Jennie David is a writer from Canada, a recent graduate of Boston University, and an ostomate. Jennie is writing from her experience with a topic that is not often talked about.
Jenny is an active contributor to
Living Beyond With Guts
The Gutsy Generation.
This is Jennie's story, re-posted with her permission
Dating with Baggage
By Jennie David
I remember smirking at her, nodding along, but the thought had been far from my mind. I hadn’t been thinking of dating and first kisses when I had decided to have surgery, and to be perfectly honest, had not thought twice about it. To use a phrase I have since heard, those who mind don’t matter, and those who matter don’t mind.
I recently met a mom of a girl who has Crohn’s and an ostomy, who is around my age in her early 20’s. This woman’s daughter is not completely comfortable with her ostomy, and she looked at me – her eyes squinted but slightly desperate – and asked if I’d had any experiences with boys or if I was nervous about it. For me – and many of us with ostomies – the pouch is merely a physical reminder of a disease that affected me long before my surgery and will continue to do so. In other words, even if I didn’t have an ostomy I would still have Crohn’s and would still have a chronic illness.
If dating and falling in love were like it is in the movies, all we would need would be a good-looking person, a well-written script, and a perfectly chosen song. But since we live in the real world, things are not so direct. My point is that we forget the complexities of dating and that it’s not just about finding another person, but finding the right person, and that is tricky ... illness or not. Of course it complicates matters to have to bring up serious medical realities in the early stages of getting to know someone, especially when our peer group may not have had the same intimate interactions with the medical world as we have.
And all of this was theory and conjecture watching from the sidelines until this past May. I had held a movie fundraiser to benefit a Crohn’s organization, and one of my good friends brought along a friend of hers who also went to school in Boston. I had met him before and he was very sweet, but did not know him well. A day or so after the event, he sent me an email asking me to dinner. Because I am incredibly naïve, I at first thought he was inviting me along to dinner with our mutual friend, but gently replied that he was in fact hoping to have dinner alone.

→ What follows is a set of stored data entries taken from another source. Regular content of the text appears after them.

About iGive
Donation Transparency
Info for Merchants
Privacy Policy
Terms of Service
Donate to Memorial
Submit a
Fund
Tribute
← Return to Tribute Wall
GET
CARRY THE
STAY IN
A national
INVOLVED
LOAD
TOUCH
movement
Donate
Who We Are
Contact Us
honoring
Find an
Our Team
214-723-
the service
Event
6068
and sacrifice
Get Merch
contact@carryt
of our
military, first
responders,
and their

And so here was a college boy – adorable and smart – who, knowing that I had Crohn’s and an ostomy, had decided to ask me out. As I was headed to the restaurant in my carefully planned outfit, I thought about whether or not I should bring up my disease and my surgery. But then I decided this – he had asked me out – the Jennie who does research and wants to be a psychologist and who bakes cupcakes and loves the color purple. He did not ask my disease out. That is certainly a big part of my life between dealing with the medical aspects and advocacy work that I love, but at the same time it does not define me, and I have plenty of other things to talk about. We had the loveliest time talking and teasing one another, and when I eventually did make some reference to my ostomy on our second date, he didn’t even flinch.
In trying to do some ‘research’ on the subject, I once asked several of my close guy friends what they would think if they were dating someone who had an ostomy. Most of them replied that it wouldn’t matter (truth: it doesn’t matter), but one friend replied that it would make him “hesitate.” At first, his response frustrated me – hesitate, I thought, why would you hesitate? What makes me so different from any other girl? Ultimately I decided that not every person will fully get it, and their hesitation is a reflection on them, not my worthiness of being in a relationship.
I unfortunately don’t have foolproof advice or a line-up of certified girls and guys to offer up for dates. I do, however, firmly believe that there are amazing, understanding, empathetic people out there who will see you as the whole person you are. As it is for everyone, I think it’s about finding the right person. You cannot change the scars on your body, but you can choose the people (as friends or partners) who see those scars as testaments to your strength rather than as faults. Share what you are comfortable with when you are comfortable doing so, and remember that everyone has baggage in one form of the other, even if it’s not stuck to their sides.